121. However, in accordance with Rule 38 § 1 of the Rules of Court, no
written observations filed outside the time- limit set by the President of the
Chamber shall be included in the case file unless the President of the
Chamber decides otherwise. In the present case, the applicants' request to
present the application also on behalf of their children was submitted on
19 December 2002, that is after the close of the written procedure (Rule 38
§ 1 of the Rules of Court) on the admissibility of the application. The Court
therefore considers that it cannot take the damage claimed on behalf of the
children into account.
28 HAASE v. GERMANY JUDGMENT
B. Costs and expenses
122. The applicants claimed EUR 3,091.64 before the German courts
and 5,000 EUR before the Court. They submitted a detailed list of the
claims.
123. The Government did not comment.
124. According to the Court's consistent case-law, to be awarded costs
and expenses the injured party must have incurred them in order to seek
prevention or rectification of a violation of the Convention, to have the
same established by the Court and to obtain redress therefor. It must also be
shown that the costs were actually and necessarily incurred and that they are
reasonable as to quantum (see, as a recent authority, Meulendijks v. the
Netherlands, 34549/97, 14 May 2002, § 63).

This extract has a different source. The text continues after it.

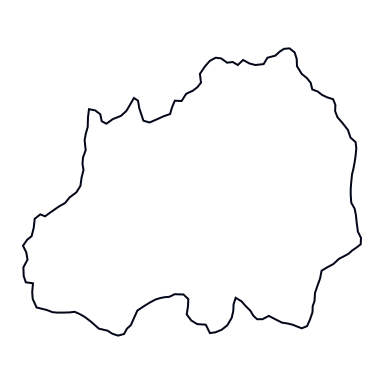 the district of Catas Altas, Minas Gerais, Brazil
{"feature_id": "56859067B94045969589017", "entity_name": "Catas Altas", "entity_type": "district", "adm_level": 2, "iso_a3": "BRA", "parent_name": "Brazil", "parent_adm1": "Minas Gerais", "projection": "natural_earth1", "projection_center": [-43.409, -20.069], "detail": "fine", "context": "isolated", "style": "outline", "palette": "ink", "viewbox_px": 384, "rotation_deg": 0, "n_neighbors": 0, "source": "geoboundaries", "source_scale": "gbopen_adm2", "svg_char_len": 2163}
<svg xmlns="http://www.w3.org/2000/svg" viewBox="0 0 384 384"><path d="M354.6,208.6L351.3,202.8L350.7,194.7L350.7,188.9L351.2,182.6L352.0,174.5L353.5,168.4L354.6,162.4L355.6,155.7L356.3,148.5L355.6,142.1L350.5,137.6L348.0,130.1L342.4,122.9L337.5,117.3L335.1,111.1L335.4,105.0L333.1,99.2L327.3,97.4L322.2,95.0L317.5,91.4L312.3,89.5L310.7,82.9L306.9,78.1L301.7,73.9L297.0,66.2L296.7,58.8L294.6,52.4L289.6,48.4L284.1,48.8L279.9,51.5L275.2,55.7L267.5,57.7L263.6,64.1L255.4,65.0L249.5,63.5L243.1,60.0L237.8,65.0L232.7,62.0L227.1,62.7L221.1,58.4L215.8,57.7L209.9,60.8L205.1,66.2L199.9,73.9L201.0,82.6L197.5,87.1L192.8,90.7L186.2,93.8L181.6,101.0L174.8,100.7L171.9,107.7L170.1,114.0L163.3,116.4L157.2,119.2L149.6,122.5L143.4,120.7L141.6,115.2L139.3,108.3L138.0,100.7L133.9,98.0L129.9,105.0L126.3,111.0L120.9,115.9L112.8,119.1L106.4,123.7L101.7,121.2L100.3,114.3L95.2,110.4L89.0,109.2L88.0,117.3L87.7,127.0L85.7,134.1L84.6,140.3L85.7,150.1L83.0,157.5L82.5,164.0L83.5,170.0L81.6,177.5L80.4,186.0L76.3,192.4L69.6,197.4L65.1,203.0L58.9,206.5L51.1,211.9L45.1,216.3L40.3,214.4L34.7,218.8L33.7,228.0L31.6,236.2L27.1,239.8L23.0,245.8L26.3,252.4L27.5,259.7L23.4,267.3L23.7,276.0L25.8,282.3L33.0,283.3L32.2,292.3L32.7,298.9L36.6,307.5L46.5,309.9L52.6,312.2L57.2,312.6L63.0,312.6L69.7,312.4L74.7,311.8L79.8,314.1L85.0,317.1L91.0,321.7L98.8,328.6L107.6,330.7L112.5,333.8L118.1,335.6L124.0,334.0L127.0,328.6L130.9,325.1L134.0,318.0L137.4,310.5L144.2,306.0L150.1,302.4L155.3,299.6L160.0,298.1L164.6,297.2L169.4,296.8L174.7,294.2L183.5,294.5L188.3,299.1L188.0,306.2L186.7,314.4L191.3,320.5L197.2,324.1L205.8,324.7L209.9,333.1L215.4,332.3L221.6,329.8L227.3,325.3L231.7,317.8L233.3,310.8L233.6,304.2L235.7,297.8L241.6,301.4L245.5,305.9L250.2,310.5L253.3,315.7L257.1,319.2L262.5,319.2L268.8,315.9L275.8,319.5L281.9,322.6L287.7,323.5L292.6,324.7L297.1,326.5L301.7,328.3L307.1,326.1L310.0,319.5L312.5,312.2L312.7,306.2L314.5,301.1L315.0,292.9L317.5,285.7L320.1,278.4L321.6,270.7L327.3,267.3L333.4,264.0L339.0,258.8L343.7,256.4L348.6,253.7L352.3,250.4L356.4,247.6L360.7,244.3L361.0,237.9L357.9,231.7L356.6,221.9L355.9,215.0L354.6,208.6Z" fill="none" stroke="#020617" stroke-width="2"/></svg>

125. The Court is satisfied that the claim for compensation of counsel's
fees and expenses has been properly substantiated and notes that the
applicants' complaints were declared admissible in their entirety. On the
other hand, the Court has restricted its finding of a violation to the
provisional taking into care of the children and the implementation of the
care measures. Making its assessment on an equitable basis, the Court
awards the applicants EUR 8,000, together with any relevant value-added
tax. From this award must be deducted the EUR 700 and EUR 655 already
received in legal fees from the Council of Europe by way of legal aid,
totalling EUR 1,355.
C. Default interest
126. The Court considers it appropriate that the default interest should
be based on the marginal lending rate of the European Central Bank, to
which should be added three percentage points.
FOR THESE REASONS, THE COURT UNANIMOUSLY
1. Holds that, by reason of the failure to exhaust domestic remedies, it is
unable to take cognisance of the merits of the case in respect of the
decisions of the Münster District Court of 18 December 2001;
2. Holds that the applicants may claim to be “victims” for the purposes of
Article 34 of the Convention;
3. Holds that there has been a violation of Article 8 of the Convention;
HAASE v. GERMANY JUDGMENT 29
4. Holds that there is no separate issue under Article 6 § 1 of the
Convention;
5. Holds
(a) that the respondent State is to pay the applicants, within three
months from the date on which the judgment becomes final according to
Article 44 § 2 of the Convention, the following amounts:
(i) EUR 10,000 (ten thousand euros) in respect of pecuniary
damage;
(ii) EUR 35,000 (thirty-five thousand euros) in respect of nonpecuniary
damage;
(iii) EUR 8,000 (eight thousand euros), less EUR 1,355 (one
thousand three hundred and fifty- five euros), in respect of costs and
expenses;
(iv) any tax that may be chargeable on the above amounts;
(b) that from the expiry of the above-mentioned three months until
settlement simple interest shall be payable on the above amounts at a
rate equal to the marginal lending rate of the European Central Bank
during the default period plus three percentage points;
6. Dismisses the remainder of the applicants' claim for just satisfaction.
Done in English, and notified in writing on 8 April 2004, pursuant to
Rule 77 §§ 2 and 3 of the Rules of Cour t.